Published: February 23, 2015
Publication: Daily Voice
By Joe Jenkins
Tina E. Sciocchetti, head of the state test security unit, Education Department is waiting on Rye schools, not the other way around, according to the lawyer for the teacher in the case.
(Photo: Joe Larese/The Journal News)
RYE – The head of the state Education Department’s test security unit is alarmed that the case of reassigned Rye teacher Carin Mehler has been open for almost two years, her lawyer told The Journal News.
Tina E. Sciocchetti, the executive director of the Test Security and Educator Integrity office, has told Mehler’s lawyer, Arthur Schwartz, in several telephone conversations that the office is seeking a speedy resolution of the case, Schwatz said.
“She said she was alarmed the case has been open this long,” said Schwartz. “They had never had a set of charges open for so long and expressed amazement that no charges had been brought.”
Mehler, a tenured fourth-grade teacher at Osborn Elementary School was placed on administrative reassignment in May 2013 amid allegations of “improper coaching” on state tests. She is being paid close to $200,000 a year to stay at home.

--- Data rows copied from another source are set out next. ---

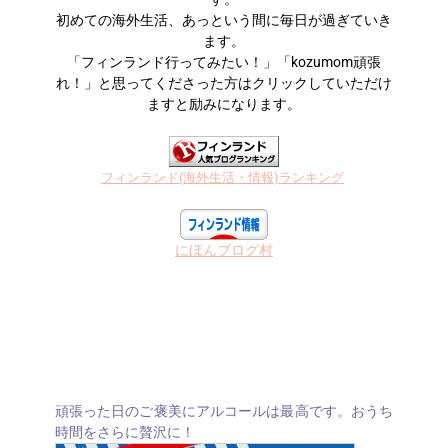
初めての海外生活、あっという間に毎日が過ぎていき
ます。
「フィンランド行ってみたい！」「kozumom頑張
れ！」と思ってくださった方はクリックしていただけ
ますと励みになります。
フィンランド(海外生活・情報)ランキング
にほんブログ村
頑張った日のご褒美にアルコールは最高です。おうち
時間をさらに贅沢に！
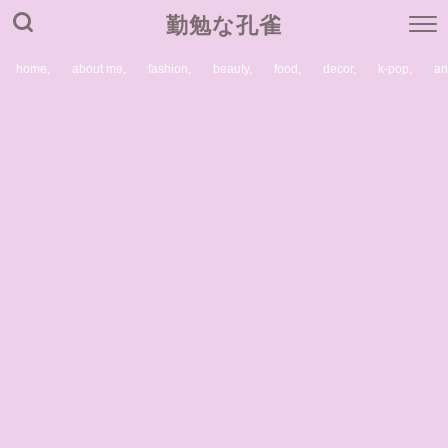
勤勉な孔雀
home,
about me,
fashion,
beauty,
food,
decor,
k-pop,
a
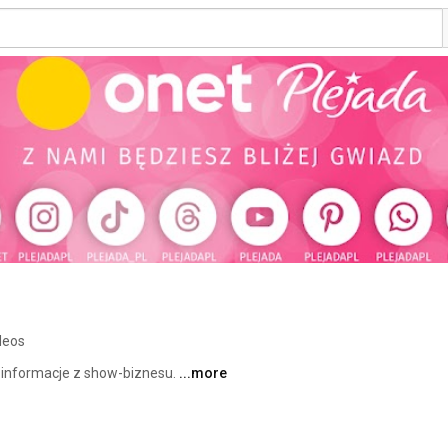
deos
 informacje z show-biznesu. 
...more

The district has not brought any disciplinary charges against her, preventing her from having an administrative hearing with the state Education Department at which she could defend herself.
Schwartz said Sciocchetti brokered a call between the district and Mehler in November in search of a resolution. Sciocchetti stayed on speaker phone during the meeting, he said.
“At the end of the conference call she said that the testing integrity unit would take no action until the district concluded its process, which their counsel said was forthcoming,” said Schwartz. “That was four months ago.”
Meanwhile, every time The Journal News has asked Rye why no charges have been filed, the district has pointed to the fact that the state’s case is still open.
“The Testing Integrity Unit’s case regarding Mrs. Mehler remains open,” Rye district spokesperson Sarah Derman told The Journal News last week.
When The Journal News asked the state Education Department if they bring charges or close a case before a school district has brought charges against an employee, Jonathan Burman, a spokesperson for the department, said that was not the order in which the process works.
“It is not the practice of the Test Security Unit to bring charges against an educator nor close an investigation while the school district has pending educator misconduct charges related to NYS Assessments,” he wrote.
Burman said he couldn’t confirm Sciocchetti’s statement to Schwartz because it was against department policy to comment on open cases.
Last month, an Osborn School parent created a website, www.reassigned.org, to bring attention to a lack of resolution in the case. Many parents have sent letters to the school board regarding the inaction of the board.
Mehler has rejected an offer from the Rye school district to pay a $25,000 in fine in exchange for being reinstated in her job. The amount was to be payable over two years. She is demanding a full hearing instead. The state allows the district three years to bring charges.
“I was disgusted to be asked to pay an amount without having a chance to defend myself,”said Mehler.